Marge spatiale, marge économique, le Nivernais sera mon point de départ pour cette enquête. Depuis 2019, trois sécheresses particulièrement marquées ont fait du dérèglement climatique une préoccupation partagée. Un système d’élevage en crise, un territoire qui ne trouve pas vraiment d’autres relais de développement, de fortes inégalités socio-économiques, un héritage encombrant de la modernité, des acteurs prêts à bouger mais quelque peu désemparés face aux mutations planétaires et aux contradictions héritées : Gaïa a « fait intrusion » dans le Nivernais, et à ce stade, c’est tout ce qui m’intéresse pour commencer l’enquête.
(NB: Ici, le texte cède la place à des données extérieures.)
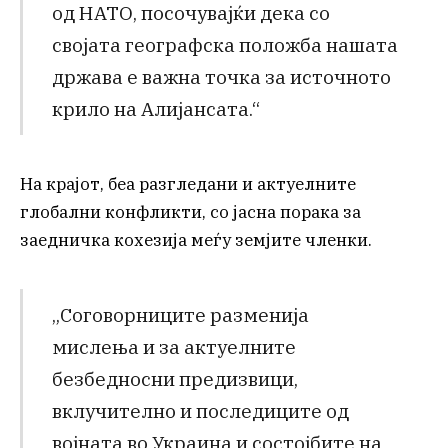
од НАТО, посочувајќи дека со
својата географска положба нашата
држава е важна точка за источното
крило на Алијансата.“
На крајот, беа разгледани и актуелните
глобални конфликти, со јасна порака за
заедничка кохезија меѓу земјите членки.
„Соговорниците разменија
мислења и за актуелните
безбедносни предизвици,
вклучително и последиците од
војната во Украина и состојбите на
Changer de monde, refaire de la géographie
Les enjeux semblent à la fois territoriaux et planétaires : c’est ce qui semble nouveau et stimulant à la petite équipe de chercheurs avec laquelle je travaille. Plus d’eau, trop d’eau : c’est en lien avec le dérèglement climatique. Trop de bioagresseurs, plus assez de pollinisateurs ? C’est en lien avec Gaïa. Nous allons chercher la Terre dans le Nivernais, et cela ne sera pas si évident de la trouver. Dans la congruence du territoire et de la planète, nous allons enquêter sur le terrestre : qu’est-ce que Gaïa fait aux acteurs locaux de l’agriculture ? L’émergence d’enjeux planétaires territoriaux participe-t-elle d’une recomposition socio-politique de la gouvernance agricole locale ? Autour de nouveaux enjeux, comment les lignes de clivages se redessinent-elles ? Assiste-t-on aux prémices de l’émergence de « classes géosociales »Bruno Latour, Nikolaj Schultz, Mémo sur la nouvelle classe écologique, Paris, La Découverte, 2022., de nouvelles coalitions où pourraient se jouer autrement la transition écologique des systèmes agricoles et alimentaires ? Le projet est dit de recherche-action participative. D’abord décrire, décrire, décrire, pour tenter de comprendre. Puis partager, construire avec les acteurs de terrain des nouveaux savoirs sur leur territoire tel qu’il est transformé par le dérèglement climatique. Par la suite, un jour peut-être, activer de nouvelles formes de mobilisation, et confier aux acteurs le soin d’élaborer une stratégie de transition en forme de trajectoire de reterrestrialisation, une stratégie ambitieuse et spécifique au territoire. C’est cette enquête que je voudrais relater dans le carnet de terrain que j’ouvre ici.